Denn im Nordwesten der Insel liegt China, die riesige Volksrepublik. Und dort passiert das, was in den Siebzigerjahren in Taiwan passierte. Die chinesische Regierung investiert weit jenseits des scheinbar Vernünftigen in die Chipproduktion. Die Kommunistische Partei schüttet Milliarden in Werke, Subventionen und Forschung. Weil China wegen internationaler Sanktionen keinen Zugang zu modernsten Produktionsmaschinen bekommt, setzt man auf eine ältere Technologie. Solche sogenannten ausgereiften Chips gehören nicht zur 2- oder 3-Nanometer-Generation, sie stecken nicht in iPhones oder hinter den neuesten Chatbots, aber fast in allen Geräten, vom Auto über die Waschmaschine bis zur Robotersteuerung.

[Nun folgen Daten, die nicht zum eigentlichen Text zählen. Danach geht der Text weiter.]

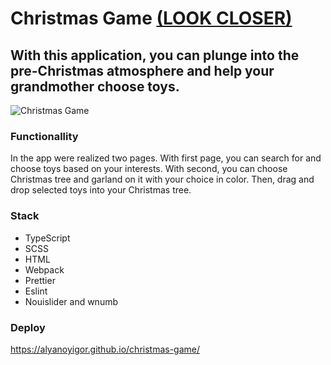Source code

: # Christmas Game [(LOOK CLOSER)](https://alyanoyigor.github.io/christmas-game/)

## With this application, you can plunge into the pre-Christmas atmosphere and help your grandmother choose toys.
![Christmas Game](https://user-images.githubusercontent.com/85354736/163279177-ba5c251b-e11b-46af-acfd-15dbd032663b.png)

### Functionallity
In the app were realized two pages. With first page, you can search for and choose toys based on your interests. With second, you can choose Christmas tree and garland on it with your choice in color. Then, drag and drop selected toys into your Christmas tree.

### Stack
- TypeScript
- SCSS
- HTML
- Webpack
- Prettier
- Eslint
- Nouislider and wnumb

### Deploy
https://alyanoyigor.github.io/christmas-game/
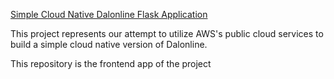 [Simple Cloud Native Dalonline Flask Application](./src/index.html)

This project represents our attempt to utilize AWS's public cloud services to build a simple cloud native version of Dalonline.

This repository is the frontend app of the project

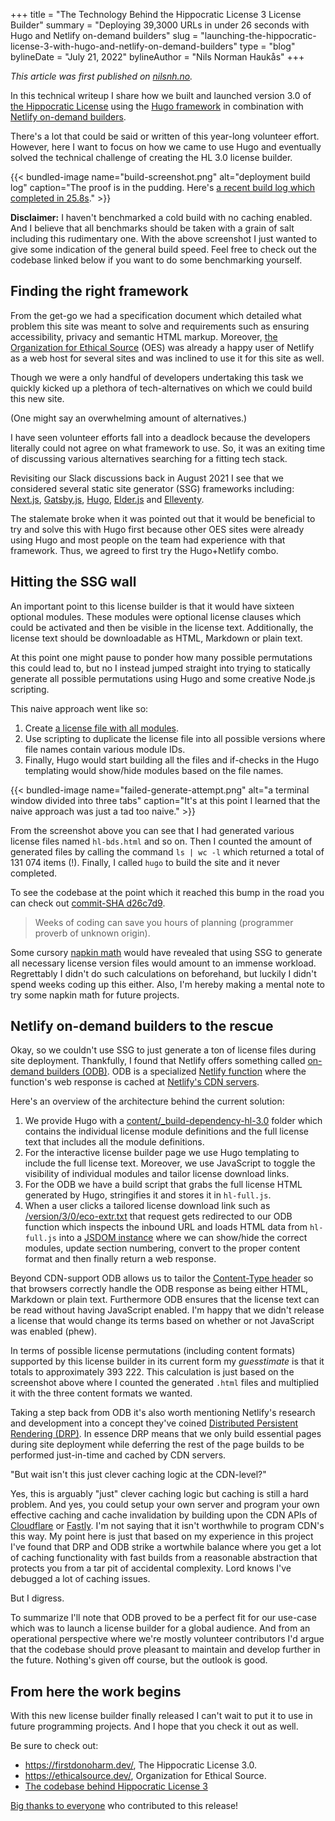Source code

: +++
title = "The Technology Behind the Hippocratic License 3 License Builder"
summary = "Deploying 39,3000 URLs in under 26 seconds with Hugo and Netlify on-demand builders"
slug = "launching-the-hippocratic-license-3-with-hugo-and-netlify-on-demand-builders"
type = "blog"
bylineDate = "July 21, 2022"
bylineAuthor = "Nils Norman Haukås"
+++

_This article was first published on [nilsnh.no](https://nilsnh.no/2022/07/21/deploying-over-393000-urls-under-26-seconds-using-hugo-and-netlify-on-demand-builders/)._

In this technical writeup I share how we built and launched version 3.0 of [the Hippocratic License](https://firstdonoharm.dev/) using the [Hugo framework](https://gohugo.io/) in combination with [Netlify on-demand builders](https://docs.netlify.com/configure-builds/on-demand-builders/).<!--more-->

There's a lot that could be said or written of this year-long volunteer effort. However, here I want to focus on how we came to use Hugo and eventually solved the technical challenge of creating the HL 3.0 license builder.

{{< bundled-image name="build-screenshot.png" alt="deployment build log" caption="The proof is in the pudding. Here's [a recent build log which completed in 25.8s](https://app.netlify.com/sites/firstdonoharm/deploys/62d900576466c8000906a905)." >}}

**Disclaimer:** I haven't benchmarked a cold build with no caching enabled. And I believe that all benchmarks should be taken with a grain of salt including this rudimentary one. With the above screenshot I just wanted to give some indication of the general build speed. Feel free to check out the codebase linked below if you want to do some benchmarking yourself.

## Finding the right framework

From the get-go we had a specification document which detailed what problem this site was meant to solve and requirements such as ensuring accessibility, privacy and semantic HTML markup. Moreover, [the Organization for Ethical Source](https://ethicalsource.dev/) (OES) was already a happy user of Netlify as a web host for several sites and was inclined to use it for this site as well.

Though we were a only handful of developers undertaking this task we quickly kicked up a plethora of tech-alternatives on which we could build this new site.

(One might say an overwhelming amount of alternatives.)

I have seen volunteer efforts fall into a deadlock because the developers literally could not agree on what framework to use. So, it was an exiting time of discussing various alternatives searching for a fitting tech stack.

Revisiting our Slack discussions back in August 2021 I see that we considered several static site generator (SSG) frameworks including: [Next.js](https://nextjs.org/), [Gatsby.js](https://www.gatsbyjs.com/), [Hugo](https://gohugo.io/), [Elder.js](https://github.com/elderjs/elderjs) and [Elleventy](https://www.11ty.dev/).

The stalemate broke when it was pointed out that it would be beneficial to try and solve this with Hugo first because other OES sites were already using Hugo and most people on the team had experience with that framework. Thus, we agreed to first try the Hugo+Netlify combo.

## Hitting the SSG wall

An important point to this license builder is that it would have sixteen optional modules. These modules were optional license clauses which could be activated and then be visible in the license text. Additionally, the license text should be downloadable as HTML, Markdown or plain text.

At this point one might pause to ponder how many possible permutations this could lead to, but no I instead jumped straight into trying to statically generate all possible permutations using Hugo and some creative Node.js scripting.

This naive approach went like so:

1. Create [a license file with all modules](https://github.com/EthicalSource/hippocratic-license-3/blob/d26c7d99e5eb00bb99eee3b7f19f14a7b049a42b/content/version/3/0/license-with-all-modules.html).
1. Use scripting to duplicate the license file into all possible versions where file names contain various module IDs.
1. Finally, Hugo would start building all the files and if-checks in the Hugo templating would show/hide modules based on the file names.

{{< bundled-image name="failed-generate-attempt.png" alt="a terminal window divided into three tabs" caption="It's at this point I learned that the naive approach was just a tad too naive." >}}

From the screenshot above you can see that I had generated various license files named `hl-bds.html` and so on. Then I counted the amount of generated files by calling the command `ls | wc -l` which returned a total of 131 074 items (!). Finally, I called `hugo` to build the site and it never completed.

To see the codebase at the point which it reached this bump in the road you can check out [commit-SHA d26c7d9](https://github.com/EthicalSource/hippocratic-license-3/tree/d26c7d99e5eb00bb99eee3b7f19f14a7b049a42b).

> Weeks of coding can save you hours of planning (programmer proverb of unknown origin).

Some cursory [napkin math](https://www.youtube.com/watch?v=IxkSlnrRFqc) would have revealed that using SSG to generate all necessary license version files would amount to an immense workload. Regrettably I didn't do such calculations on beforehand, but luckily I didn't spend weeks coding up this either. Also, I'm hereby making a mental note to try some napkin math for future projects.

## Netlify on-demand builders to the rescue

Okay, so we couldn't use SSG to just generate a ton of license files during site deployment. Thankfully, I found that Netlify offers something called [on-demand builders (ODB)](https://docs.netlify.com/configure-builds/on-demand-builders/). ODB is a specialized [Netlify function](https://www.netlify.com/products/functions/) where the function's web response is cached at [Netlify's CDN servers](https://www.netlify.com/blog/2016/04/15/make-your-site-faster-with-netlifys-intelligent-cdn/).

Here's an overview of the architecture behind the current solution:

1. We provide Hugo with a [content/\_build-dependency-hl-3.0](https://github.com/EthicalSource/hippocratic-license-3/tree/f1e4e2613b07ef2242085b0729de1636ea509d3c/content/_build-dependency-hl-3.0) folder which contains the individual license module definitions and the full license text that includes all the module definitions.
1. For the interactive license builder page we use Hugo templating to include the full license text. Moreover, we use JavaScript to toggle the visibility of individual modules and tailor license download links.
1. For the ODB we have a build script that grabs the full license HTML generated by Hugo, stringifies it and stores it in `hl-full.js`.
1. When a user clicks a tailored license download link such as [/version/3/0/eco-extr.txt](https://firstdonoharm.dev/version/3/0/eco-extr.txt) that request gets redirected to our ODB function which inspects the inbound URL and loads HTML data from `hl-full.js` into a [JSDOM instance](https://github.com/jsdom/jsdom) where we can show/hide the correct modules, update section numbering, convert to the proper content format and then finally return a web response.

Beyond CDN-support ODB allows us to tailor the [Content-Type header](https://developer.mozilla.org/en-US/docs/Web/HTTP/Headers/Content-Type) so that browsers correctly handle the ODB response as being either HTML, Markdown or plain text. Furthermore ODB ensures that the license text can be read without having JavaScript enabled. I'm happy that we didn't release a license that would change its terms based on whether or not JavaScript was enabled (phew).

In terms of possible license permutations (including content formats) supported by this license builder in its current form my _guesstimate_ is that it totals to approximately 393 222. This calculation is just based on the screenshot above where I counted the generated `.html` files and multiplied it with the three content formats we wanted.

Taking a step back from ODB it's also worth mentioning Netlify's research and development into a concept they've coined [Distributed Persistent Rendering (DRP)](https://www.netlify.com/blog/2021/04/14/distributed-persistent-rendering-a-new-jamstack-approach-for-faster-builds/). In essence DRP means that we only build essential pages during site deployment while deferring the rest of the page builds to be performed just-in-time and cached by CDN servers.

"But wait isn't this just clever caching logic at the CDN-level?"

Yes, this is arguably "just" clever caching logic but caching is still a hard problem. And yes, you could setup your own server and program your own effective caching and cache invalidation by building upon the CDN APIs of [Cloudflare](https://api.cloudflare.com/) or [Fastly](https://developer.fastly.com/reference/api/). I'm not saying that it isn't worthwhile to program CDN's this way. My point here is just that based on my experience in this project I've found that DRP and ODB strike a wortwhile balance where you get a lot of caching functionality with fast builds from a reasonable abstraction that protects you from a tar pit of accidental complexity. Lord knows I've debugged a lot of caching issues.

But I digress.

To summarize I'll note that ODB proved to be a perfect fit for our use-case which was to launch a license builder for a global audience. And from an operational perspective where we're mostly volunteer contributors I'd argue that the codebase should prove pleasant to maintain and develop further in the future. Nothing's given off course, but the outlook is good.

## From here the work begins

With this new license builder finally released I can't wait to put it to use in future programming projects. And I hope that you check it out as well.

Be sure to check out:

- https://firstdonoharm.dev/, The Hippocratic License 3.0.
- https://ethicalsource.dev/, Organization for Ethical Source.
- [The codebase behind Hippocratic License 3](https://github.com/EthicalSource/hippocratic-license-3)

[Big thanks to everyone](https://twitter.com/EthicalOSS/status/1538957062348103682) who contributed to this release!
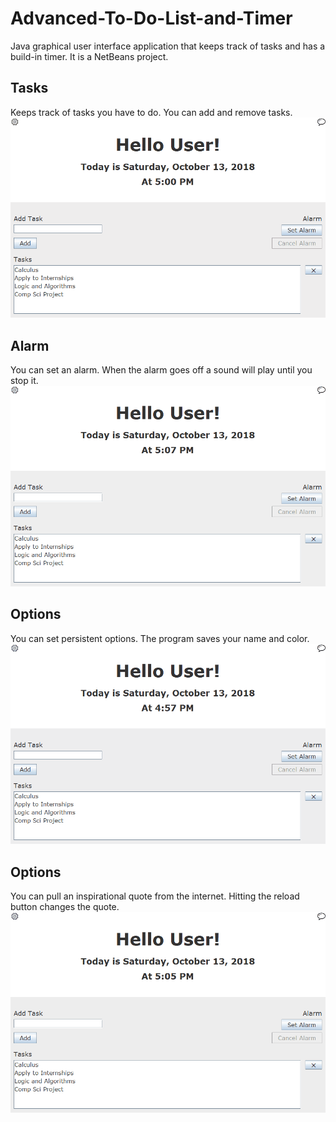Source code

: # Advanced-To-Do-List-and-Timer
Java graphical user interface application that keeps track of tasks and has a build-in timer. It is a NetBeans project.

## Tasks
Keeps track of tasks you have to do. You can add and remove tasks. 
![](tasks.gif)

## Alarm
You can set an alarm. When the alarm goes off a sound will play until you stop it.
![](alarm.gif)

## Options
You can set persistent options. The program saves your name and color.
![](options.gif)

## Options
You can pull an inspirational quote from the internet. Hitting the reload button changes the quote.
![](quote.gif)
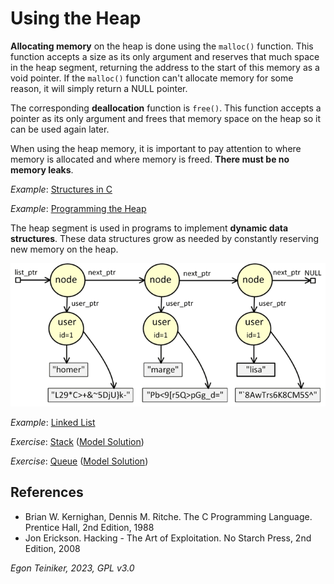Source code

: # Using the Heap

**Allocating memory** on the heap is done using the `malloc()` function. 
This function accepts a size as its only argument and reserves that much space in the heap segment, returning the address to the start of this memory as a void pointer. 
If the `malloc()` function can't allocate memory for some reason, it will simply return a NULL pointer.

The corresponding **deallocation** function is `free()`. 
This function accepts a pointer as its only argument and frees that memory space on the heap so it can be used again later.

When using the heap memory, it is important to pay attention to where memory 
is allocated and where memory is freed. **There must be no memory leaks**.

_Example_: [Structures in C ](c-struct/)

_Example_: [Programming the Heap](c-heap/)


The heap segment is used in programs to implement **dynamic data structures**. 
These data structures grow as needed by constantly reserving new memory on 
the heap.

![Lined List](../figures/LinkedList.png)

_Example_: [Linked List](c-linked-list/)

_Exercise_: [Stack](c-stack-exercise/) ([Model Solution](c-stack/))

_Exercise_: [Queue](c-queue-exercise/) ([Model Solution](c-queue/))


## References
* Brian W. Kernighan, Dennis M. Ritche. The C Programming Language. Prentice Hall, 2nd Edition, 1988
* Jon Erickson. Hacking - The Art of Exploitation. No Starch Press, 2nd Edition, 2008


*Egon Teiniker, 2023, GPL v3.0*

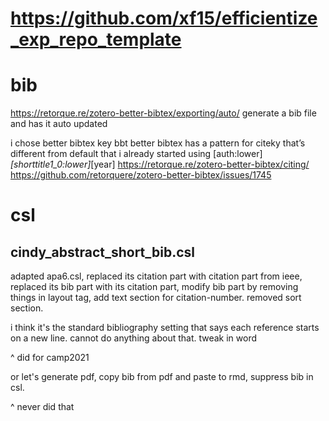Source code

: # https://github.com/xf15/efficientize_exp_repo_template


# bib

https://retorque.re/zotero-better-bibtex/exporting/auto/
generate a bib file and has it auto updated

i chose better bibtex key
bbt better bibtex has a pattern for citeky that’s different from default that i already started using
[auth:lower]_[shorttitle1_0:lower]_[year]
https://retorque.re/zotero-better-bibtex/citing/
https://github.com/retorquere/zotero-better-bibtex/issues/1745

# csl

## cindy_abstract_short_bib.csl

adapted apa6.csl, replaced its citation part with citation part from ieee, replaced its bib part with its citation part, modify bib part by removing things in layout tag, add text section for citation-number. removed sort section.

i think it's the standard bibliography setting that says each reference starts on a new line. cannot do anything about that. tweak in word

^ did for camp2021


or let's generate pdf, copy bib from pdf and paste to rmd, suppress bib in csl.

^ never did that
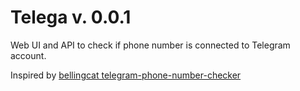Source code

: # Telega v. 0.0.1

Web UI and API to check if phone number is connected to Telegram account.

Inspired by [bellingcat telegram-phone-number-checker](https://github.com/bellingcat/telegram-phone-number-checker)
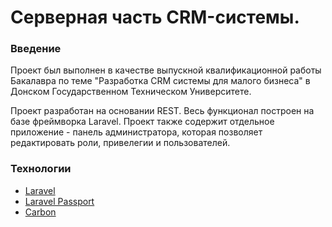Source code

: # Серверная часть CRM-системы.

### Введение
Проект был выполнен в качестве выпускной квалификационной работы Бакалавра по теме "Разработка CRM системы для малого бизнеса" в Донском Государственном Техническом Университете.

Проект разработан на основании REST. Весь функционал построен на базе фреймворка Laravel. Проект также содержит отдельное приложение - панель администратора, которая позволяет редактировать роли, привелегии и пользователей.

### Технологии 
- [Laravel](https://github.com/laravel/laravel.git)
- [Laravel Passport](https://github.com/laravel/passport.git)
- [Carbon](https://github.com/CarbonPHP/carbon.git)
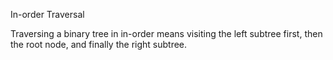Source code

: In-order Traversal

Traversing a binary tree in in-order means visiting the left subtree first, then the root node, and finally the right subtree.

Während die etablierten Chipriesen wie TSMC bislang zwischen 30 und 50 Prozent ihres Gewinns reinvestieren, liegen chinesische Firmen heute bei 80 bis 140 Prozent. Das sei ökonomisch absurd, sagt ein taiwanischer Industrieinsider, aber strategisch brillant.

Aktuell produziert Taiwan rund 45 Prozent aller sogenannten reifen Chips weltweit, China etwa 30. Doch bis 2027, so die Prognosen, wird sich das Verhältnis drehen: China steigt auf 47 Prozent, Taiwan fällt auf 36. Ein Machtwechsel in Nanometern. Und irgendwann wird China sich dann an die Produktion der High-End-Mikrochips machen. So wie Taiwan damals.

"Wenn wir jetzt nicht aufpassen, kauft die Welt ihre Chips in Zukunft in China", sagt einer aus der Branche. Er malt nicht weiter aus, was das für Taiwan bedeuten würde. Zum Geheimnis, wie Taiwan zum Chipwunderland werden konnte, gehört auch: genug Verzweiflung.